In 1792 Barnabas Bidwell bought Timothy’s house in anticipation of his marriage to Mary Gray. A long block down Plain Street was the church and the coral house of Theodore Sedgwick. When it rained, Plain Street, 132 feet wide, was too dirty to cross. Living in constant fear of disease, ladies did not venture out in the rain.
Who were these people?
In 1793 Ephraim Williams bequeathed the money to found Williams College.
Jonathan Edwards was the most influential clergyman of his day at a time when the clergy mattered.
Timothy Edwards provided shelter and affection to the orphaned child who would be the second vice president of the United States: Aaron Burr Jr.
Stockbridge attorney Bidwell was elected to the United States Congress 1805–1807. He became the “sworn interpreter of the executive messages” of President Thomas Jefferson. When Jefferson accused Burr, his own vice president, of treason, Bidwell echoed party line. While living in a house he bought from his guardian, Bidwell condemned Burr.
Theodore Sedgwick was a representative to the Continental Congress and liberator of MumBet.
Is it as hard for us to understand them as it would be for them to understand us?
Over a fire, it took all day to prepare a meal. Today we stand in front of a microwave, tapping a foot, saying, “Hurry up.”
In 1749 Berkshire County was described as “A wilderness of forty miles on the east, a wood of twenty miles on the west, and a great and terrible wilderness on the north which reaches Canada.” We “paved paradise and put up a parking lot.”
Via email and text, we communicate in seconds. Those letters from Ephraim to his son or Esther to her husband took a month to deliver.

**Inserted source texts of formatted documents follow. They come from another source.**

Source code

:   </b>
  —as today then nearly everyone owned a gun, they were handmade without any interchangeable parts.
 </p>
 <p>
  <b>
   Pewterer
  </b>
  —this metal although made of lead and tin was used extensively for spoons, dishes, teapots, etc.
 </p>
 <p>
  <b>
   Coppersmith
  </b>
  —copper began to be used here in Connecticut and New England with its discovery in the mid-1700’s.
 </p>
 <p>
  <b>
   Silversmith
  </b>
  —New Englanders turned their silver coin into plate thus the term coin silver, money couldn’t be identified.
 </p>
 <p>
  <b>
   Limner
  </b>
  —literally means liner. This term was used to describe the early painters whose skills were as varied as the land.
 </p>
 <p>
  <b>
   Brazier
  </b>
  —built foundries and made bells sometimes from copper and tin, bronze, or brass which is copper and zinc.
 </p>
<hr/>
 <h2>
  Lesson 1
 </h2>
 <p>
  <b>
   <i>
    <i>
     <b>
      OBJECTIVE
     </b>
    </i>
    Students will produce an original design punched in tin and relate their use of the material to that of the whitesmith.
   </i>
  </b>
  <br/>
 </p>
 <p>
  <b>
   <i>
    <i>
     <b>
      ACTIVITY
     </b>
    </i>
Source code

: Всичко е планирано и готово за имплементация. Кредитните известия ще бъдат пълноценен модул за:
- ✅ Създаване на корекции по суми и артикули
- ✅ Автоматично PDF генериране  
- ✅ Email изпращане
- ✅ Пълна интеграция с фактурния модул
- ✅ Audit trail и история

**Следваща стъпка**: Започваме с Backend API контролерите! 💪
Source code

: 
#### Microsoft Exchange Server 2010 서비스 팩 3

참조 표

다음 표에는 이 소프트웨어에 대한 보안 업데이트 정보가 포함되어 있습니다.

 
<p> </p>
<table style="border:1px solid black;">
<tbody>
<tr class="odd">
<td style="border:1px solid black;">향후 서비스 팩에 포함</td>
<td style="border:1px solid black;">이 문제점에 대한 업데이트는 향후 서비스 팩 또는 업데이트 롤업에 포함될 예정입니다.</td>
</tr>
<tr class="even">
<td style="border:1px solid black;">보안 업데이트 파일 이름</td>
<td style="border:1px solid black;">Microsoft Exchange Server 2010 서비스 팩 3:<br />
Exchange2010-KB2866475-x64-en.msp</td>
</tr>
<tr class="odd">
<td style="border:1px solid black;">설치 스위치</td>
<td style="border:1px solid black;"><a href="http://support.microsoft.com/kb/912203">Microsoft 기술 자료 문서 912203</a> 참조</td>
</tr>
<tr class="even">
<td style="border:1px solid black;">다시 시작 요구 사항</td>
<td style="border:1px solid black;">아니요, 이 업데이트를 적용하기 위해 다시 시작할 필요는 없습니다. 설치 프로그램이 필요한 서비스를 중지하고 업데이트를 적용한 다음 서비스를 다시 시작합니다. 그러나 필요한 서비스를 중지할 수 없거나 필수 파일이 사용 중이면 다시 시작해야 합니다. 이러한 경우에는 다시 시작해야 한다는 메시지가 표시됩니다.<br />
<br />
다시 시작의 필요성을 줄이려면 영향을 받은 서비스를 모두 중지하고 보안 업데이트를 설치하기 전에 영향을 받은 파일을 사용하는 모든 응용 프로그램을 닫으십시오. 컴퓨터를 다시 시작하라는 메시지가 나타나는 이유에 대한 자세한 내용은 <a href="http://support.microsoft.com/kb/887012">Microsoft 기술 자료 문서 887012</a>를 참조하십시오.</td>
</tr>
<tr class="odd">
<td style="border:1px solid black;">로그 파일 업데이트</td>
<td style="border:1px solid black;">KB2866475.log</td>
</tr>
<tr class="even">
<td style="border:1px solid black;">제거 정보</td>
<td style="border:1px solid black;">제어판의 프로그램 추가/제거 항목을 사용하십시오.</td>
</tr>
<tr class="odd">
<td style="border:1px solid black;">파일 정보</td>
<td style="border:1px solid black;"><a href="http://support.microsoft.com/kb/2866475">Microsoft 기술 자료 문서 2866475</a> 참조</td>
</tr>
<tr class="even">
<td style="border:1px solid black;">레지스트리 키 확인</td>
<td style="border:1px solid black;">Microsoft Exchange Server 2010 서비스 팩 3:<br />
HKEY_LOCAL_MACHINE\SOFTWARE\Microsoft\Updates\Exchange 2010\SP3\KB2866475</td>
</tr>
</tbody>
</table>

Ephraim explained the process: “Will the reader please go with this letter from our frontier home [Stockbridge] to the Hudson River through the forest — two days travel to Claverack [New York]. Then see Captain Fonda and ask him to take it along next time he sails and leave it at Buckee’s House of Call [a tavern]. There it will be stuck up over the mantel piece until someone happens to be going over to the Jerseys. Prithee give it to the young Englishman Williams staying with the scholar Burr at the college at Newark.”
They trusted someone to pick up letters at Buckee’s and deliver them. We spend good money to protect our communications from hackers and identity thieves.
Skipping around the neighborhood, reading their letters, we get a glimpse and an inkling. We should endeavor to understand because these were the founders of our country; this was the world in which it was founded.